3. “I am broken and I need help”
You are a walking time bomb. A mess. A broken vessel. It is like the world was made to make you feel weak. Everything you touch and do seems pointless. Everything you touch and does seem to fail. You don’t have people in your life. Only vultures who take advantage of you. No friends. Nothing.
You need help. You read a book titled “ How to win friends and influence people”. You read the reviews. “Life-changing”, “Mind-blowing”. You decide to buy it.
You are mid-way through the book and you already hate yourself. The author is talking about making eye contact, remembering personal details of friends, and subliminally influencing people. You cant even say hello. The chants of “You are worthless” rings in your head.
You stop reading it, like everything you ever did.
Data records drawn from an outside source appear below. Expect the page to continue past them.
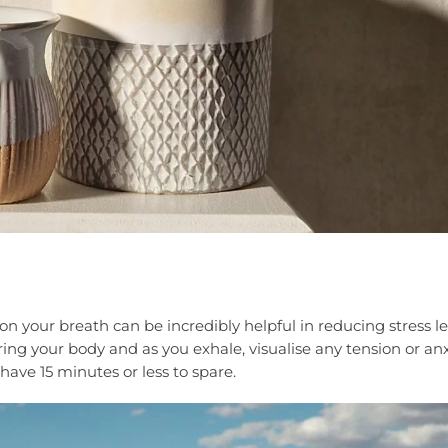
n your breath can be incredibly helpful in reducing stress le
ering your body and as you exhale, visualise any tension or an
 have 15 minutes or less to spare.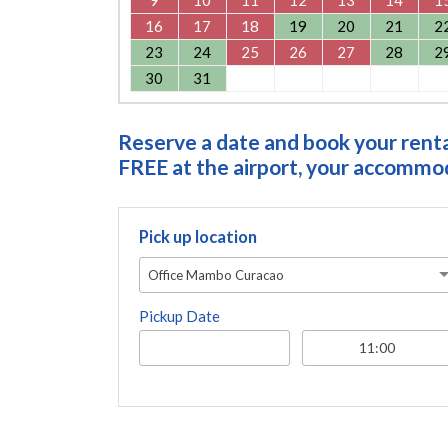
16
17
18
19
20
21
2
23
24
25
26
27
28
2
30
31
Reserve a date and book your rental
FREE at the airport, your accommoda
Pick up location
Office Mambo Curacao
Pickup Date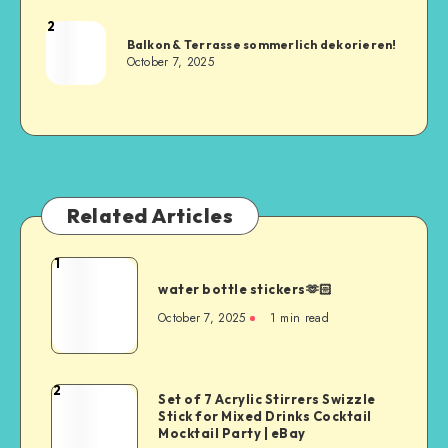
2
Balkon & Terrasse sommerlich dekorieren!
October 7, 2025
Related Articles
1
water bottle stickers🫶🏻
October 7, 2025
1
min read
2
Set of 7 Acrylic Stirrers Swizzle
Stick for Mixed Drinks Cocktail
Mocktail Party | eBay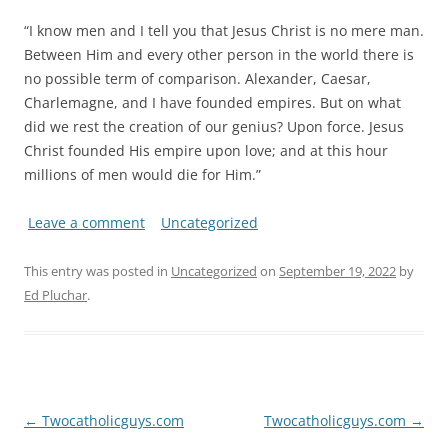
“I know men and I tell you that Jesus Christ is no mere man.
Between Him and every other person in the world there is
no possible term of comparison. Alexander, Caesar,
Charlemagne, and I have founded empires. But on what
did we rest the creation of our genius? Upon force. Jesus
Christ founded His empire upon love; and at this hour
millions of men would die for Him.”
Leave a comment
Uncategorized
This entry was posted in
Uncategorized
on
September 19, 2022
by
Ed Pluchar
.
Post
←
Twocatholicguys.com
Twocatholicguys.com
→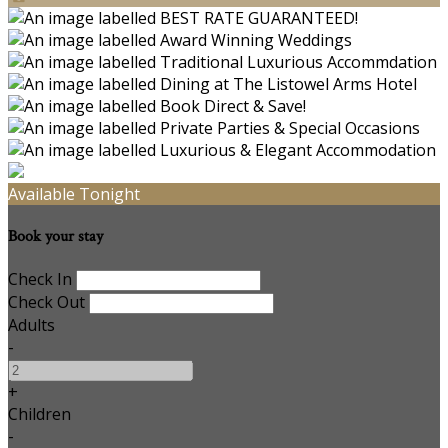
Available Tonight
Book your stay
Check In
Check Out
Adults
-
+
Children
-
This too was a failure. You are a mess, a broken vessel, and depressed. Again.
However, you are also an idiot. If your self worth is based on a book by a mediocre salesman, a failed actor and a public speaking teacher in YMCA. Millions have liked it, so f what? If Mein Kampf had review blurbs, it would have had a million positive reviews too in its time.
You need help. Not via words from vacuous books but from certified mental health experts. But you still buy and read these books. Its almost like you don’t want to address the fundamental underlying problems w.r.t your life and would rather use tissue paper to treat a bullet wound.

4. “I believe in generalizations and learning life lessons from everything”
You think that all wisdom is distilled. You think there are only 7 habits for highly effective people. Not 6. Not 9. But Seven. You also believe that there are only 12 rules for life.
You believe that knowing these cheat codes is important. Important to know so that you can cite them. Loudly and arrogantly. You believe that Plato’s teachings are relevant to B2B sales. You also believe that our mind controls our body and our body is governed by habits and our habits control our mind.
You also believe that when the author of this essay says there are 4 types of people who read self helps books. There are exactly 4. Not 3. Not 5.
You also look for things to be broken down for you. The complex is bad, wrong, yuck. You need the word pre-chewed for you and given to you in small lumps so that they don’t clog your limited intellect.
To You, I have nothing to say actually. You will continue to buy these books and read them regardless of whatever impassioned argument I make. Unless ……I write a book titled “ How to stop reading self-help books and not be an imbecile”.
This is not to say that there is no wisdom at all in this category of books. I will then be guilty of the same crime as many of these authors. Gross generalization and confirmation bias.
Wisdom or true insight is complex/messy and more importantly, unearthed. Unearthed by the number of hours/days/weeks we put into it. There is no shortcut. There is no life-hack. There is no “secret”.
We must not fall into the productivity rabbit hole. Reading/ seeking knowledge is not a race. The knowledge we gain cannot be blurs that we barely recall .
In conclusion , any author/writer who promises a better version of yourself is selling you a pipe dream. It is okay to pursue the pipe dream, it is important not to confuse it with actual knowledge/wisdom.